WHAT IS EXPECTED:
The result should be an exact copy of the entries that follow, with no pictures included.
────────────────────────────────────────
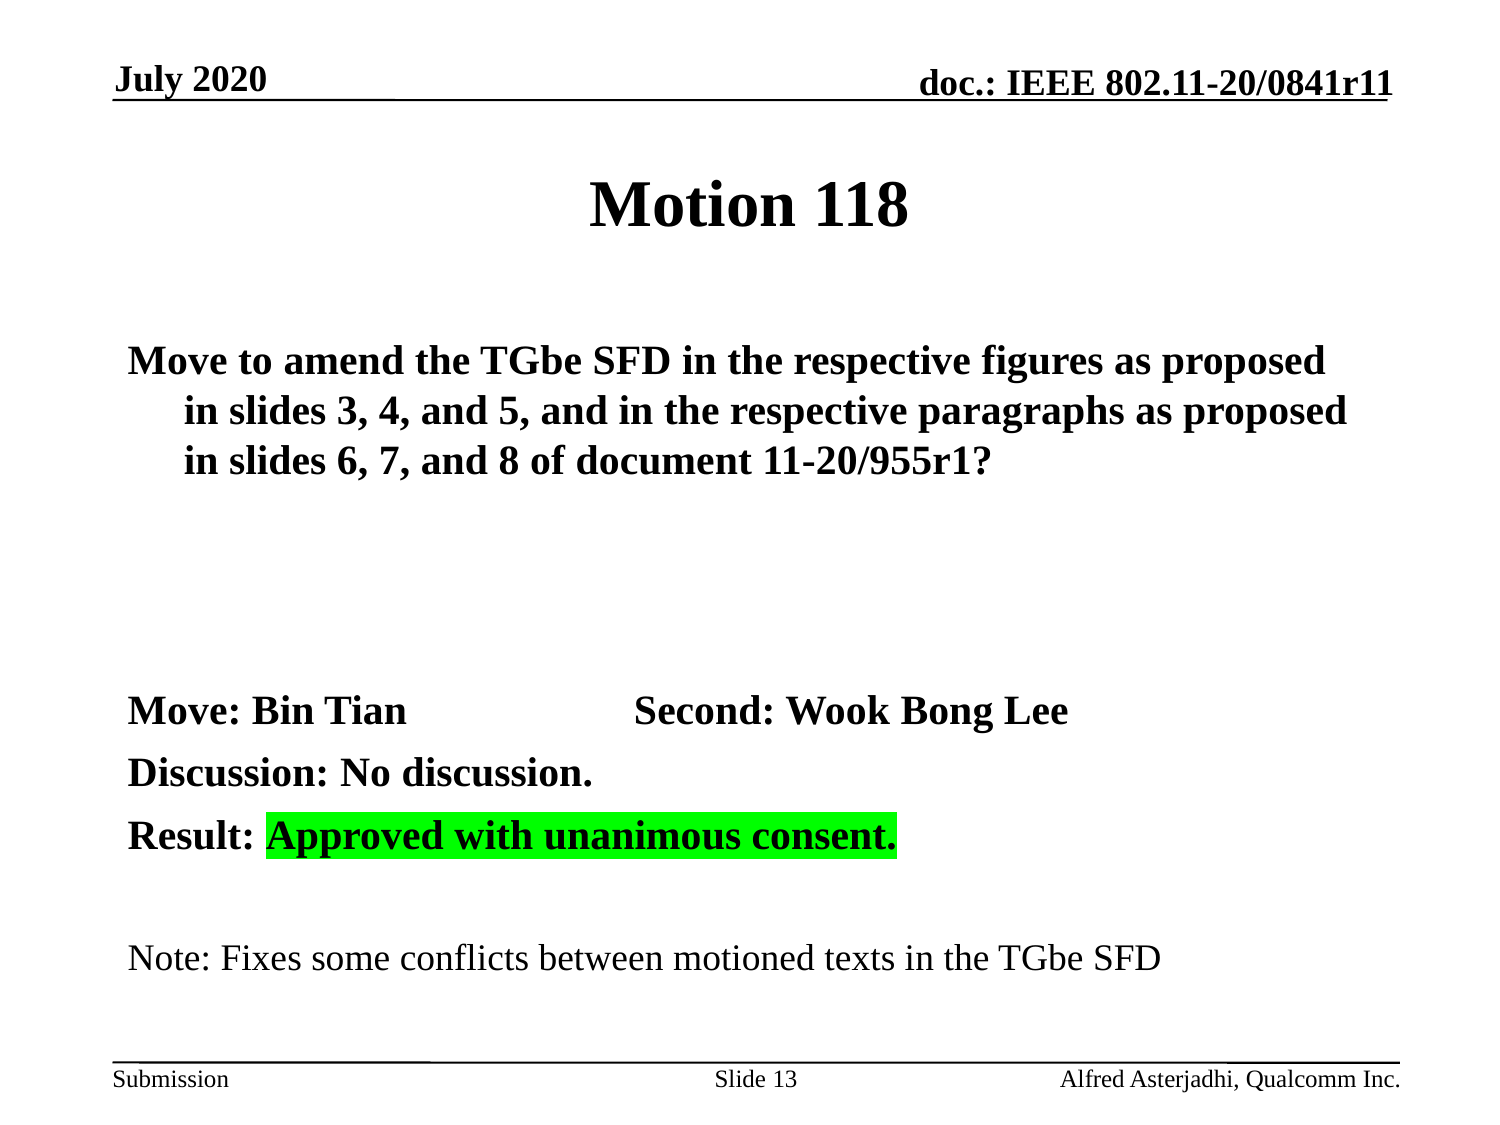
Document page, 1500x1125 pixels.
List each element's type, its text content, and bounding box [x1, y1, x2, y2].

title Motion 118 [112, 112, 1388, 288]
list Move to amend the TGbe SFD in the respective figures as proposed in slides 3, 4, and 5, and in the respective paragraphs as proposed in slides 6, 7, and 8 of document 11-20/955r1? Move: Bin Tian Second: Wook Bong Lee Discussion: No discussion. Result: Approved with unanimous consent. Note: Fixes some conflicts between motioned texts in the TGbe SFD [112, 324, 1388, 1063]
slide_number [114, 54, 423, 100]
slide_number Slide 13 [712, 1061, 800, 1123]
footer Alfred Asterjadhi, Qualcomm Inc. [878, 1061, 1402, 1093]
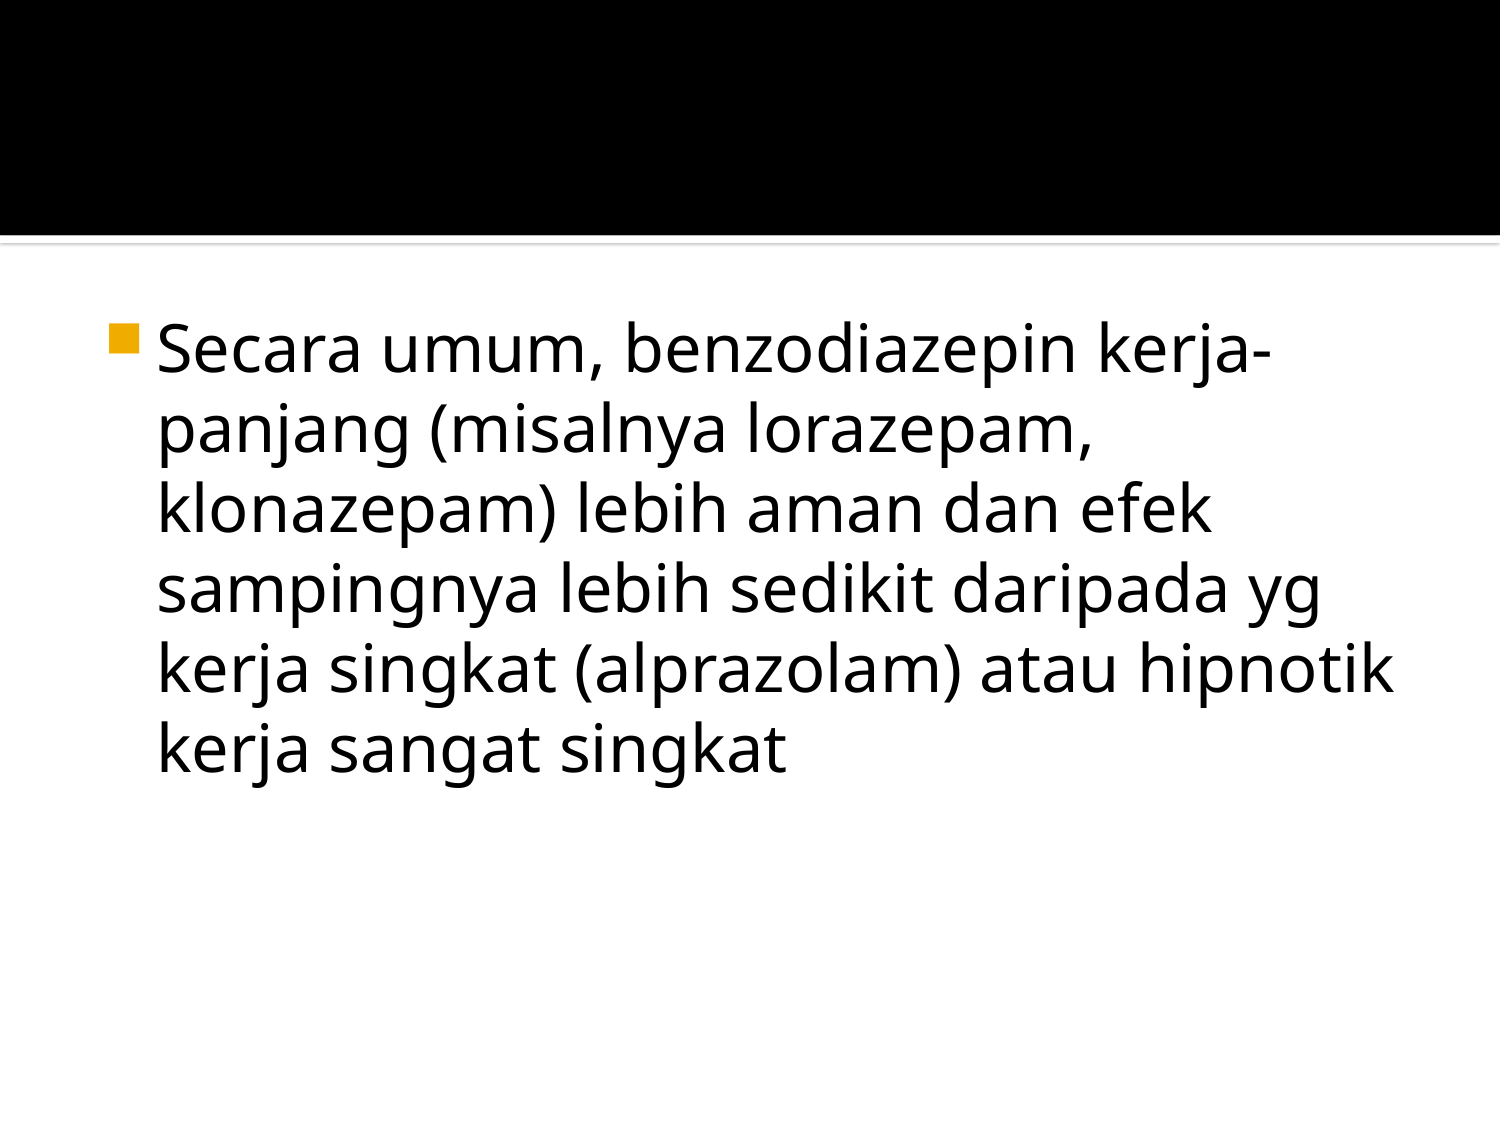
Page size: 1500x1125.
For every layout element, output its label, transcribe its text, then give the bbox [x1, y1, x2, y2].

list Secara umum, benzodiazepin kerja-panjang (misalnya lorazepam, klonazepam) lebih aman dan efek sampingnya lebih sedikit daripada yg kerja singkat (alprazolam) atau hipnotik kerja sangat singkat [75, 291, 1425, 1050]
────────────────────────────────────────
TASK ANSWER:
Document page, 1500x1125 pixels.
List each element's type, its text content, and bounding box [x1, y1, x2, y2].

title Motion 118 [112, 112, 1388, 288]
list Move to amend the TGbe SFD in the respective figures as proposed in slides 3, 4, and 5, and in the respective paragraphs as proposed in slides 6, 7, and 8 of document 11-20/955r1? Move: Bin Tian Second: Wook Bong Lee Discussion: No discussion. Result: Approved with unanimous consent. Note: Fixes some conflicts between motioned texts in the TGbe SFD [112, 324, 1388, 1063]
slide_number [114, 54, 423, 100]
slide_number Slide 13 [712, 1061, 800, 1123]
footer Alfred Asterjadhi, Qualcomm Inc. [878, 1061, 1402, 1093]
Page size: 1500x1125.
For every layout element, output its label, transcribe its text, then give the bbox [x1, y1, x2, y2].

list Secara umum, benzodiazepin kerja-panjang (misalnya lorazepam, klonazepam) lebih aman dan efek sampingnya lebih sedikit daripada yg kerja singkat (alprazolam) atau hipnotik kerja sangat singkat [75, 291, 1425, 1050]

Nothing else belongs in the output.